The agencies noted some positive actions by the US government to date, including an exchange of letters between Under Secretary of State Thomas Pickering and the Sudanese foreign minister, Mustapha Osman, and preliminary attempts to strengthen the peace process.
"But the US must put more impetus behind a serious
and urgent peace process," the agencies noted.
"...Peace is the only hope for progress and to
prevent further catastrophe."
REFERENDUM: The agencies stated their support for a referendum on self-determination for southern Sudan, but noted that "self-determination should not be seen as synonymous with secession, but rather as a process to consider all options, including sustainable unity."
The agencies stressed that the Sudanese government, the Sudan People's Liberation Army, as well as various Sudanese militia and warlords were pursuing an unwinnable war, and noted that humanitarian assistance alone is not capable of stemming the conflict.
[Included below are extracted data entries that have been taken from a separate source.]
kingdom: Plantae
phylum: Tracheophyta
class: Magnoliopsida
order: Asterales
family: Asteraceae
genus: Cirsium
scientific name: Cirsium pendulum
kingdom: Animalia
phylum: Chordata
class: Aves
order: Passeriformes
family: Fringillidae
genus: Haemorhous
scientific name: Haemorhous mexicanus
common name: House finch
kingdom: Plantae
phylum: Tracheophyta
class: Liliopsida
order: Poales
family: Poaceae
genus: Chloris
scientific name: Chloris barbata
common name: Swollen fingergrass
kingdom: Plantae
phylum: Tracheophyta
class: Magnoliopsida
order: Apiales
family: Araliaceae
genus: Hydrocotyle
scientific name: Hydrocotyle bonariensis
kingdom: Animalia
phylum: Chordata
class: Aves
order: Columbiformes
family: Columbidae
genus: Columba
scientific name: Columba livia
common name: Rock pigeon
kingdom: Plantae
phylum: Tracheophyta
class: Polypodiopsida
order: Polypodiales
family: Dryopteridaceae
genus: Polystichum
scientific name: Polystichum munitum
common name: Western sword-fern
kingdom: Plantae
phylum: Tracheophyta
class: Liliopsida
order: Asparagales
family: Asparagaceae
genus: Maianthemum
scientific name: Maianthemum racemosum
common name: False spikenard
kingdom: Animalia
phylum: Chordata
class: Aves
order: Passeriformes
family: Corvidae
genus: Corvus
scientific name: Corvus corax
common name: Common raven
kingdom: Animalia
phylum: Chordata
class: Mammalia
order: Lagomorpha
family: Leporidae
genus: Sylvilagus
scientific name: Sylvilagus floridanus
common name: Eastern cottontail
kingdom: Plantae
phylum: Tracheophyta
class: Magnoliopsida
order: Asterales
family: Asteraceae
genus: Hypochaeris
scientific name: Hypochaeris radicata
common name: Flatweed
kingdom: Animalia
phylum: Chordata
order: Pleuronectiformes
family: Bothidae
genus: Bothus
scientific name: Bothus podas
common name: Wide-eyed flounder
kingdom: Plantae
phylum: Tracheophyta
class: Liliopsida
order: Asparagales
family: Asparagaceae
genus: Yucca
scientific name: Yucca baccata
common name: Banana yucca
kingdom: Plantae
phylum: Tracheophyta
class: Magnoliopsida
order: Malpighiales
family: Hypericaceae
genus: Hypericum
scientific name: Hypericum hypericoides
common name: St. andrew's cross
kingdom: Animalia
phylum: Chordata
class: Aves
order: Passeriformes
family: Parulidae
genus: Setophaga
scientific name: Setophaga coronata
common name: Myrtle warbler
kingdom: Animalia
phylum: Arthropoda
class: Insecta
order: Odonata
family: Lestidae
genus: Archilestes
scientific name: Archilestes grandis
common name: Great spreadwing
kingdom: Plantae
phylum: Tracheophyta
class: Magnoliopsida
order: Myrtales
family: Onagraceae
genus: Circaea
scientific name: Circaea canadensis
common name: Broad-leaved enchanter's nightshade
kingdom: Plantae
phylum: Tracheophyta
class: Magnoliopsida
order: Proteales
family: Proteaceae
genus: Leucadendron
SUDAN: Sudan has been devastated by a civil war for 32 of the last 43 years. According to some estimates two million people have died. This is more than the combined casualties of this decade's conflicts in Bosnia, Chechnya, Somalia and Rwanda. In 1998 alone, an estimated 60,000 Sudanese were killed by famine-related diseases. Many more have suffered sickness, injury, displacement, and loss of assets and livelihoods. The United Nations recently forecast 2.4 million people currently at risk in five areas of south Sudan, including Bahr el Ghazal, and an estimated 4 million people displaced.
CARE, Oxfam and Save the Children are committed to improving the livelihood security of vulnerable people in Sudan regardless of ethnic origins, political associations, religious beliefs or gender. On October 26, 1998, the three agencies, along with Medecins Sans Frontieres (MSF), briefed members of the United Nations Security Council on the situation in Sudan.